[Exercise] Please print the data again exactly as given.

[Raw data]

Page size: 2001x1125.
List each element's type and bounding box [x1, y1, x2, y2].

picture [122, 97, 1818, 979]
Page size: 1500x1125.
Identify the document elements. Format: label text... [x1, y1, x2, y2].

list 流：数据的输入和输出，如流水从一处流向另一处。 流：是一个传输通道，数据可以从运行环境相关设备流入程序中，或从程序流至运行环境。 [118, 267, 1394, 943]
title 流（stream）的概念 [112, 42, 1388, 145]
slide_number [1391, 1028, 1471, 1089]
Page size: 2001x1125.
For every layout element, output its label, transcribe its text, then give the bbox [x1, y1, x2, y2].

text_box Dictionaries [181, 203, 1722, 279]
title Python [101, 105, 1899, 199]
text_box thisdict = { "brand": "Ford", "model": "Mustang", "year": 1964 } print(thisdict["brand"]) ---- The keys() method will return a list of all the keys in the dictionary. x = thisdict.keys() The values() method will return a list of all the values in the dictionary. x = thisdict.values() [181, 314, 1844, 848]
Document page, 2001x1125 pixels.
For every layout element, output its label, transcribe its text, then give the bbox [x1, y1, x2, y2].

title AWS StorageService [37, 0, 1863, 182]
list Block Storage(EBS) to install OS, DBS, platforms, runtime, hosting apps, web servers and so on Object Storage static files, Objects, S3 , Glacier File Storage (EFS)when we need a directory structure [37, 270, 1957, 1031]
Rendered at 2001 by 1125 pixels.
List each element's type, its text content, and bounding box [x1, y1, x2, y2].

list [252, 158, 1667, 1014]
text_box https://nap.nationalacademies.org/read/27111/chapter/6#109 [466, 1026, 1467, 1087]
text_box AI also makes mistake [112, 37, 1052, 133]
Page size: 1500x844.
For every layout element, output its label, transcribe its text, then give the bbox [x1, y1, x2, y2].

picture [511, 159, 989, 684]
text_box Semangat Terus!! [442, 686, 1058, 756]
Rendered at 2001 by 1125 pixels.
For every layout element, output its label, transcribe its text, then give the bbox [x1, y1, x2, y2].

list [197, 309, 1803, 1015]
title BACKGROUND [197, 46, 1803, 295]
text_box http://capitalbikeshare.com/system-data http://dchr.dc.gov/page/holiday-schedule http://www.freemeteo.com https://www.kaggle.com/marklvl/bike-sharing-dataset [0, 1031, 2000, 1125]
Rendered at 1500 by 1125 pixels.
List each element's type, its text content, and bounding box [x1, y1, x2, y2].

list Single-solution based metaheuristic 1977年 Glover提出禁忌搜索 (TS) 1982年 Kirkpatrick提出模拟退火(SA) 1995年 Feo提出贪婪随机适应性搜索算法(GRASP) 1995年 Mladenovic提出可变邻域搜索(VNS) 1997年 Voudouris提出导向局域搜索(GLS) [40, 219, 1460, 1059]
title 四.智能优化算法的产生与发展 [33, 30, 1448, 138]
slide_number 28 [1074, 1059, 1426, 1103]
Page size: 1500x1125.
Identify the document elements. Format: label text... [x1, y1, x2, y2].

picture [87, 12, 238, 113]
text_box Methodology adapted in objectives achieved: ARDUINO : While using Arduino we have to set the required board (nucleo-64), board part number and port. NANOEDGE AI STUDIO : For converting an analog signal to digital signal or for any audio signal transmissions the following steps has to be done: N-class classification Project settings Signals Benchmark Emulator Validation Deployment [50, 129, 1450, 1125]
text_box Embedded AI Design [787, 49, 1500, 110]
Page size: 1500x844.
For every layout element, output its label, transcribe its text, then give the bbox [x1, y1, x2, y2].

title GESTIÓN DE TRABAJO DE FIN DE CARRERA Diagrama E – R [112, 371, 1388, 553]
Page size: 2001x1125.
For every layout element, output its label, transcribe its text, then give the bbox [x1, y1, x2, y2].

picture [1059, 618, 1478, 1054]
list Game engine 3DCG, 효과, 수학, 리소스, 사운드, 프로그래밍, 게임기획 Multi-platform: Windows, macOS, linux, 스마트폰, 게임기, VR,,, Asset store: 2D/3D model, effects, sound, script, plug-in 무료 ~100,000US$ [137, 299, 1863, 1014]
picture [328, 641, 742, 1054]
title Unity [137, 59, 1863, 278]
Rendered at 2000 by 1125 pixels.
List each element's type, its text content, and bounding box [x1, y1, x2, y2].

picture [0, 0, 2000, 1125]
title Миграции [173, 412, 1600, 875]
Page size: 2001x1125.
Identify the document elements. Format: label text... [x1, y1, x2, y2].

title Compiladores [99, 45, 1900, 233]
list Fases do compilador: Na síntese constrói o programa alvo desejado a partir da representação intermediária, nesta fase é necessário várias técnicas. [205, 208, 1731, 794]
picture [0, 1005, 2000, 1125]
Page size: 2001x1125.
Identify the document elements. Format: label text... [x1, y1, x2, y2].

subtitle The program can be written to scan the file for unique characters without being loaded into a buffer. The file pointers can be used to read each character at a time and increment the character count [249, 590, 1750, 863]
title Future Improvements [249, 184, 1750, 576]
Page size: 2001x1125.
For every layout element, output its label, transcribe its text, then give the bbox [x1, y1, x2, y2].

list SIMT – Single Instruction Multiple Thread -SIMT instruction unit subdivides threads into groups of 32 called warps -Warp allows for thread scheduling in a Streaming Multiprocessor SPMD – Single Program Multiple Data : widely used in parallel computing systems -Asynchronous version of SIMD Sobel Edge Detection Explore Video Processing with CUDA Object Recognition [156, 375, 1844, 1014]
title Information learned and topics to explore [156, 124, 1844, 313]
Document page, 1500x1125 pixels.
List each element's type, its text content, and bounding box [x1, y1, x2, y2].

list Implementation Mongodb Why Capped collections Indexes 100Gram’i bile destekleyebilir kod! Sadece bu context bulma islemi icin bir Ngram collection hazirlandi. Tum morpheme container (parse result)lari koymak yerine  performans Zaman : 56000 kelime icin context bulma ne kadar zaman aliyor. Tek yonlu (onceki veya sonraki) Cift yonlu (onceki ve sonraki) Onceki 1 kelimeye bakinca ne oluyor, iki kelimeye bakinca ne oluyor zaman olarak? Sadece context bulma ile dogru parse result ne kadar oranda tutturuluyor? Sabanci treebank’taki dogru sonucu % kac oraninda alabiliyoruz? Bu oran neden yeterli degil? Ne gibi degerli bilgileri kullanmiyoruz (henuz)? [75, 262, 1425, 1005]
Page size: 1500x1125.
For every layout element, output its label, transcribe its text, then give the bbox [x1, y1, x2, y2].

[Solution]
Page size: 2001x1125.
List each element's type and bounding box [x1, y1, x2, y2].

picture [122, 97, 1818, 979]
Page size: 1500x1125.
Identify the document elements. Format: label text... [x1, y1, x2, y2].

list 流：数据的输入和输出，如流水从一处流向另一处。 流：是一个传输通道，数据可以从运行环境相关设备流入程序中，或从程序流至运行环境。 [118, 267, 1394, 943]
title 流（stream）的概念 [112, 42, 1388, 145]
slide_number [1391, 1028, 1471, 1089]
Page size: 2001x1125.
For every layout element, output its label, transcribe its text, then give the bbox [x1, y1, x2, y2].

text_box Dictionaries [181, 203, 1722, 279]
title Python [101, 105, 1899, 199]
text_box thisdict = { "brand": "Ford", "model": "Mustang", "year": 1964 } print(thisdict["brand"]) ---- The keys() method will return a list of all the keys in the dictionary. x = thisdict.keys() The values() method will return a list of all the values in the dictionary. x = thisdict.values() [181, 314, 1844, 848]
Document page, 2001x1125 pixels.
For every layout element, output its label, transcribe its text, then give the bbox [x1, y1, x2, y2].

title AWS StorageService [37, 0, 1863, 182]
list Block Storage(EBS) to install OS, DBS, platforms, runtime, hosting apps, web servers and so on Object Storage static files, Objects, S3 , Glacier File Storage (EFS)when we need a directory structure [37, 270, 1957, 1031]
Rendered at 2001 by 1125 pixels.
List each element's type, its text content, and bounding box [x1, y1, x2, y2].

list [252, 158, 1667, 1014]
text_box https://nap.nationalacademies.org/read/27111/chapter/6#109 [466, 1026, 1467, 1087]
text_box AI also makes mistake [112, 37, 1052, 133]
Page size: 1500x844.
For every layout element, output its label, transcribe its text, then give the bbox [x1, y1, x2, y2].

picture [511, 159, 989, 684]
text_box Semangat Terus!! [442, 686, 1058, 756]
Rendered at 2001 by 1125 pixels.
For every layout element, output its label, transcribe its text, then give the bbox [x1, y1, x2, y2].

list [197, 309, 1803, 1015]
title BACKGROUND [197, 46, 1803, 295]
text_box http://capitalbikeshare.com/system-data http://dchr.dc.gov/page/holiday-schedule http://www.freemeteo.com https://www.kaggle.com/marklvl/bike-sharing-dataset [0, 1031, 2000, 1125]
Rendered at 1500 by 1125 pixels.
List each element's type, its text content, and bounding box [x1, y1, x2, y2].

list Single-solution based metaheuristic 1977年 Glover提出禁忌搜索 (TS) 1982年 Kirkpatrick提出模拟退火(SA) 1995年 Feo提出贪婪随机适应性搜索算法(GRASP) 1995年 Mladenovic提出可变邻域搜索(VNS) 1997年 Voudouris提出导向局域搜索(GLS) [40, 219, 1460, 1059]
title 四.智能优化算法的产生与发展 [33, 30, 1448, 138]
slide_number 28 [1074, 1059, 1426, 1103]
Page size: 1500x1125.
Identify the document elements. Format: label text... [x1, y1, x2, y2].

picture [87, 12, 238, 113]
text_box Methodology adapted in objectives achieved: ARDUINO : While using Arduino we have to set the required board (nucleo-64), board part number and port. NANOEDGE AI STUDIO : For converting an analog signal to digital signal or for any audio signal transmissions the following steps has to be done: N-class classification Project settings Signals Benchmark Emulator Validation Deployment [50, 129, 1450, 1125]
text_box Embedded AI Design [787, 49, 1500, 110]
Page size: 1500x844.
For every layout element, output its label, transcribe its text, then give the bbox [x1, y1, x2, y2].

title GESTIÓN DE TRABAJO DE FIN DE CARRERA Diagrama E – R [112, 371, 1388, 553]
Page size: 2001x1125.
For every layout element, output its label, transcribe its text, then give the bbox [x1, y1, x2, y2].

picture [1059, 618, 1478, 1054]
list Game engine 3DCG, 효과, 수학, 리소스, 사운드, 프로그래밍, 게임기획 Multi-platform: Windows, macOS, linux, 스마트폰, 게임기, VR,,, Asset store: 2D/3D model, effects, sound, script, plug-in 무료 ~100,000US$ [137, 299, 1863, 1014]
picture [328, 641, 742, 1054]
title Unity [137, 59, 1863, 278]
Rendered at 2000 by 1125 pixels.
List each element's type, its text content, and bounding box [x1, y1, x2, y2].

picture [0, 0, 2000, 1125]
title Миграции [173, 412, 1600, 875]
Page size: 2001x1125.
Identify the document elements. Format: label text... [x1, y1, x2, y2].

title Compiladores [99, 45, 1900, 233]
list Fases do compilador: Na síntese constrói o programa alvo desejado a partir da representação intermediária, nesta fase é necessário várias técnicas. [205, 208, 1731, 794]
picture [0, 1005, 2000, 1125]
Page size: 2001x1125.
Identify the document elements. Format: label text... [x1, y1, x2, y2].

subtitle The program can be written to scan the file for unique characters without being loaded into a buffer. The file pointers can be used to read each character at a time and increment the character count [249, 590, 1750, 863]
title Future Improvements [249, 184, 1750, 576]
Page size: 2001x1125.
For every layout element, output its label, transcribe its text, then give the bbox [x1, y1, x2, y2].

list SIMT – Single Instruction Multiple Thread -SIMT instruction unit subdivides threads into groups of 32 called warps -Warp allows for thread scheduling in a Streaming Multiprocessor SPMD – Single Program Multiple Data : widely used in parallel computing systems -Asynchronous version of SIMD Sobel Edge Detection Explore Video Processing with CUDA Object Recognition [156, 375, 1844, 1014]
title Information learned and topics to explore [156, 124, 1844, 313]
Document page, 1500x1125 pixels.
List each element's type, its text content, and bounding box [x1, y1, x2, y2].

list Implementation Mongodb Why Capped collections Indexes 100Gram’i bile destekleyebilir kod! Sadece bu context bulma islemi icin bir Ngram collection hazirlandi. Tum morpheme container (parse result)lari koymak yerine  performans Zaman : 56000 kelime icin context bulma ne kadar zaman aliyor. Tek yonlu (onceki veya sonraki) Cift yonlu (onceki ve sonraki) Onceki 1 kelimeye bakinca ne oluyor, iki kelimeye bakinca ne oluyor zaman olarak? Sadece context bulma ile dogru parse result ne kadar oranda tutturuluyor? Sabanci treebank’taki dogru sonucu % kac oraninda alabiliyoruz? Bu oran neden yeterli degil? Ne gibi degerli bilgileri kullanmiyoruz (henuz)? [75, 262, 1425, 1005]
Page size: 1500x1125.
For every layout element, output its label, transcribe its text, then give the bbox [x1, y1, x2, y2].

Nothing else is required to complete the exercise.